━━━━━ Supplied material

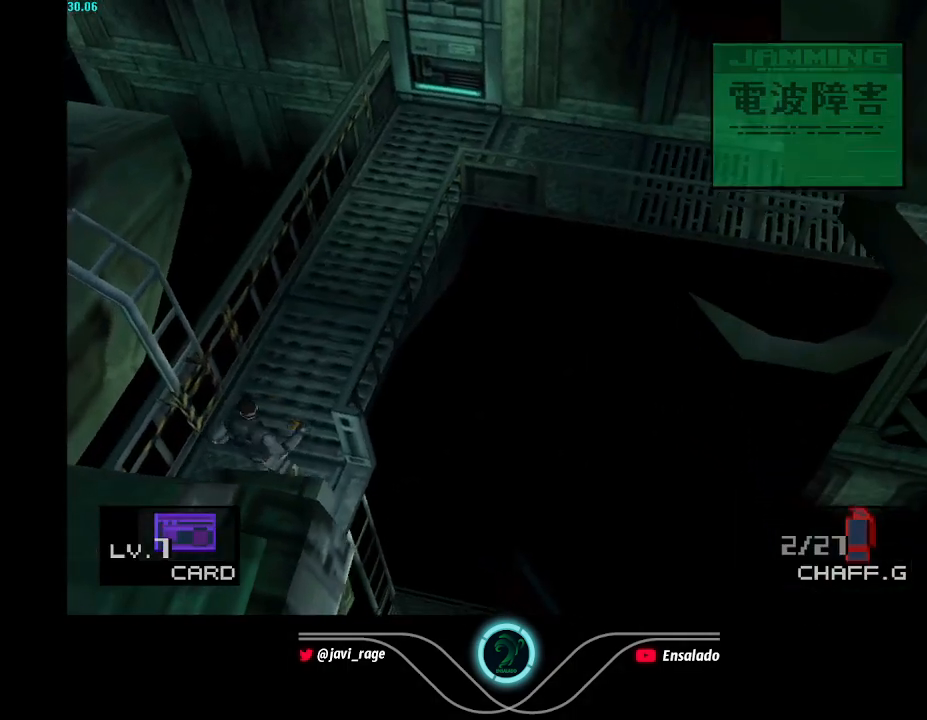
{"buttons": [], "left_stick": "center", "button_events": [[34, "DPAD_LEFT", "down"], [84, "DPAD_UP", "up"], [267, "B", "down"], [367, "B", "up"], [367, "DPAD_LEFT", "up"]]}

━━━━━━━━━━
━━━━━ Supplied material

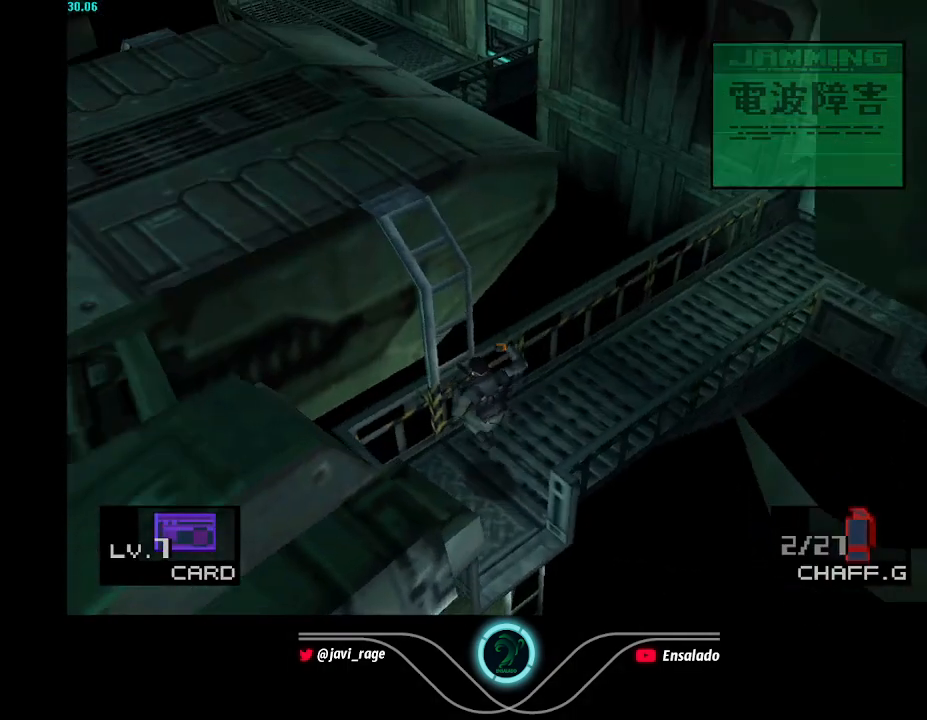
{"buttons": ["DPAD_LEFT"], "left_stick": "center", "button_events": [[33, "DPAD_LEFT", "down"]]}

━━━━━━━━━━
━━━━━ Supplied material

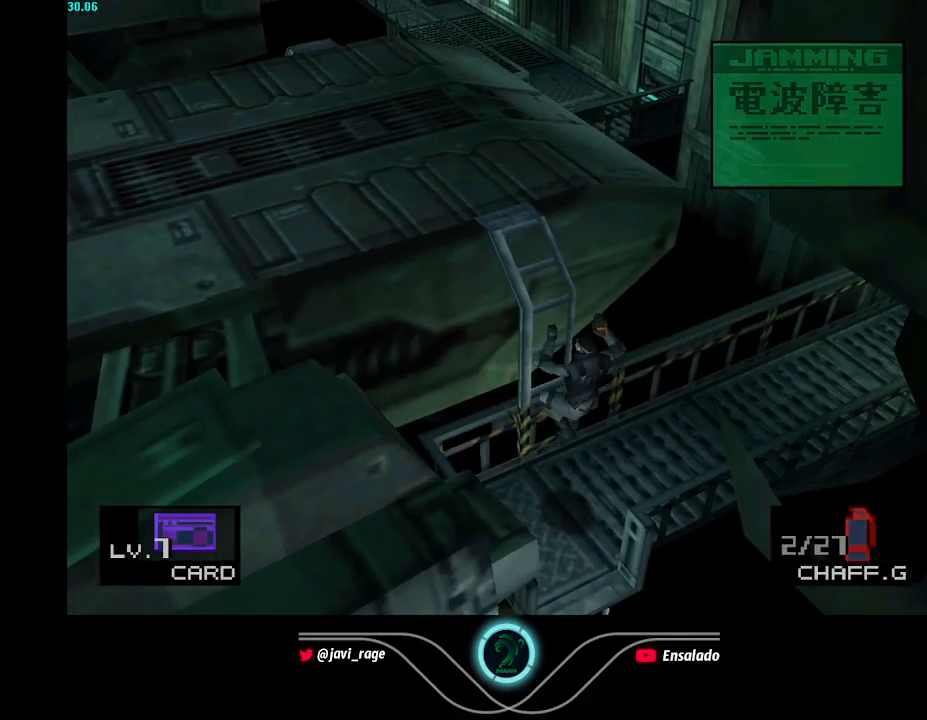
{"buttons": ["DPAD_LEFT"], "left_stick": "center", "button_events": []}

━━━━━━━━━━

** Task item **
Count the lines in the records above that contain the word "down", and reply with that number alone.

** Answer section **
2